About 6 years ago, Colin and I took a close look at our bills. As freelancers with income that varied month to month, the timing of several of those bills really hurt. Of course, some essential bills are due each month (mortgage, gas/electric, cable, health insurance, car insurance, etc.). Although we took a look at lowering these how we could, these were not the bills that were really hurting us.
Much more hurtful were the four yearly estimated tax payments, especially the two that were due during the summer when income was lower. Or Colin’s life insurance payments that were only due five seemingly random times per year (once per quarter plus a separate yearly fee). Or IUS parking or AAA or Amazon Prime which all came due once a year during the summer. If we had not made enough that month we were dipping into our emergency account to cover those bills.

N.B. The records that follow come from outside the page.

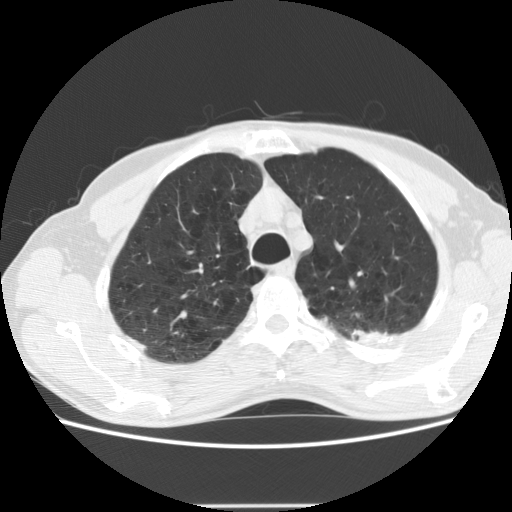
Low-dose screening chest CT, one axial slice; slice 155 of 191 in the series (ordered by position); reconstruction kernel STANDARD; 120 kVp; lung window (W 1500 / L -600 HU); 512 × 512 image matrix.
Annotated regions visible in this slice (expert manual segmentation):
- lesion 1 (tumor, upper lobe of left lung): bounding box <352,330,388,342> (left, top, right, bottom; pixels)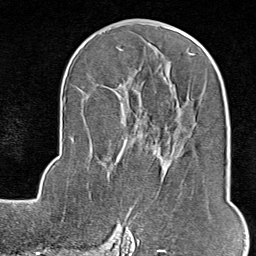
Breast MRI (dynamic contrast-enhanced), one axial slice; position 45 of 80 along the scan axis; cropped to one breast; dynamic contrast-enhanced series, time point 2 of 9 at this slice position (early post-contrast); 1.5 T; TE 1.8 ms, TR 4.3 ms; 2 mm slice thickness; 256 × 256 image matrix, field of view 180 × 180 mm. Female patient.
Outlined on this slice (semi-automatically segmented with operator editing):
- enhancing-tissue mask used for the functional tumour volume (all voxels passing the contrast-enhancement thresholds inside the analysis volume; usually the tumour): bounding box <114,191,182,245> (left, top, right, bottom; pixels)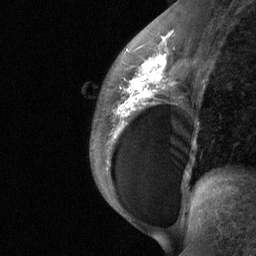
Breast MRI (dynamic contrast-enhanced), one sagittal slice; position 39 of 64 along the scan axis; dynamic contrast-enhanced study with each time point stored as its own series, time point 2 of 3 at this slice position (early post-contrast, ordered by acquisition time); 1.5 T; TE 4.8 ms, TR 27 ms; 2 mm slice thickness; 256 × 256 image matrix, field of view 200 × 200 mm. Female patient, age 34 years. Case-level facts recorded for this patient, not image findings: setting: breast cancer imaged before/during neoadjuvant chemotherapy; receptor status: HR-positive, HER2-negative.
Outlined on this slice (semi-automatically segmented with operator editing):
- analysis volume of interest (the breast-tissue region the enhancement analysis was run in; not a lesion): bounding box (x1, y1, x2, y2) in pixels: (92, 50, 188, 185)
- tumour enhancement mask (voxels above the 90 % enhancement threshold inside the analysis volume of interest): (116, 54, 167, 131)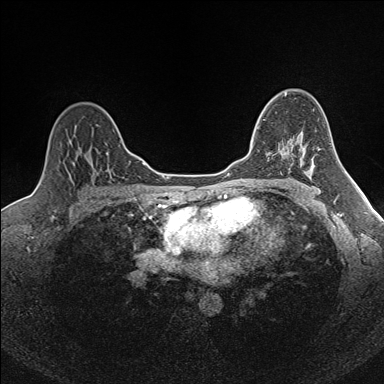
Breast MRI (dynamic contrast-enhanced), one axial slice. Slice 113 of 160 in the series (ordered by position). Dynamic contrast-enhanced series, time point 2 of 7 at this slice position (early post-contrast). 1.5 T. TE 1.6 ms, TR 5 ms. 1 mm slice thickness. 384 × 384 image matrix. Female patient.
Annotated regions visible in this slice (semi-automatic segmentation, software-assisted and operator-edited):
- enhancing-tissue mask used for the functional tumour volume (all voxels passing the contrast-enhancement thresholds inside the analysis volume; usually the tumour): bounding box (x1, y1, x2, y2) in pixels: (252, 119, 265, 148)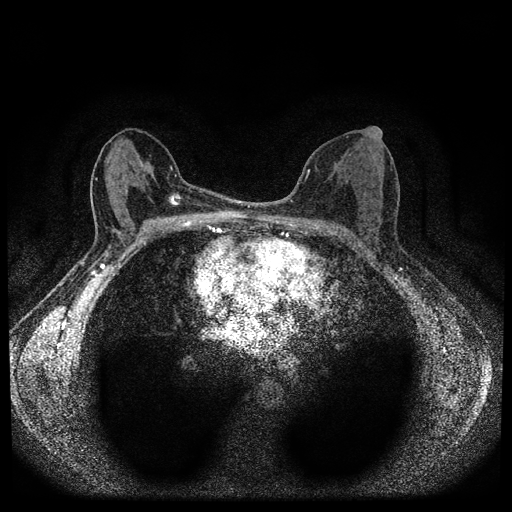
Breast MRI (dynamic contrast-enhanced, multi-phase), one axial slice; position 50 of 112 along the scan axis; dynamic contrast-enhanced series, time point 2 of 5 at this slice position (early post-contrast); 1.5 T; TE 2.7 ms, TR 5.4 ms; 2 mm slice thickness; 512 × 512 image matrix. Patient: female, 61 years.
Annotated regions visible in this slice (semi-automatic segmentation, software-assisted and operator-edited):
- breast lesion (labelled 'tumour' in the annotation; benign lesions carry a separate 'benign' label): bounding box [x1, y1, x2, y2] px = [169, 191, 182, 206]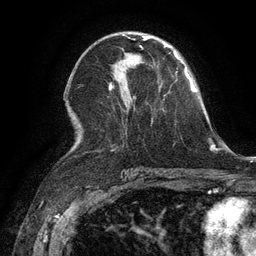
Breast MRI (dynamic contrast-enhanced), one axial slice. Slice 73 of 134 in the series (ordered by position). Cropped to one breast. Dynamic contrast-enhanced series, time point 2 of 6 at this slice position (early post-contrast). 3 T. TE 2.6 ms, TR 5.4 ms. 256 × 256 image matrix. Female patient.
Outlined on this slice (semi-automatic segmentation, software-assisted and operator-edited):
- enhancing-tissue mask used for the functional tumour volume (all voxels passing the contrast-enhancement thresholds inside the analysis volume; usually the tumour): bounding box [x1, y1, x2, y2] px = [144, 36, 150, 40]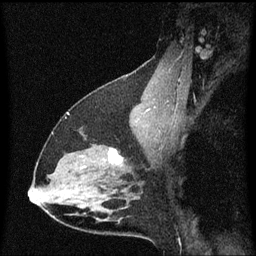
Breast MRI (dynamic contrast-enhanced), one sagittal slice. Slice 40 of 60 in the series (ordered by position). Dynamic contrast-enhanced series, image 2 of 3 at this slice position (ordered by acquisition). 1.5 T. TE 4.2 ms, TR 8.4 ms. 2 mm slice thickness. 256 × 256 image matrix. Patient: female, 38 years. From the clinical record (not read from this slice): setting: breast cancer imaged before/during neoadjuvant chemotherapy; receptor status: HR-positive, HER2-negative.
Outlined on this slice (semi-automatic segmentation, software-assisted and operator-edited):
- analysis volume of interest (the breast-tissue region the enhancement analysis was run in; not a lesion): bounding box (x1, y1, x2, y2) in pixels: (94, 144, 137, 185)
- tumour enhancement mask (voxels above the 70 % enhancement threshold inside the analysis volume of interest): (109, 148, 124, 165)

We financially dreaded the summers.
The smartest thing we did was to look at those bills that come up less frequently than monthly. This includes the aforementioned bills as well as the water bill, phone bills (mine is monthly, but Colin’s is prepaid every 6 months), Costco membership, etc. To take the Costco bill for example: it is a yearly renewal, so we divide the Costco bill by 12 and tuck away that portion of the bill payment each month so that we have the money in the account when the bills come due.
We do the same for Colin’s phone bill: divide by 6 and tuck away that portion each month so that we have the money in the account when the bill is due. Or even the water bill: that comes every other month, so we divide it in half. You get the pattern.
Now since we are spreading out the bills over multiple pay periods, the amount we are paying each month is much more equalized, making it more affordable, so we don’t need to dip into our emergency account just to pay regular bills any more. This also provides us with a financial buffer to cover using our debit card to do grocery shopping and the like. Financial security for freelancers.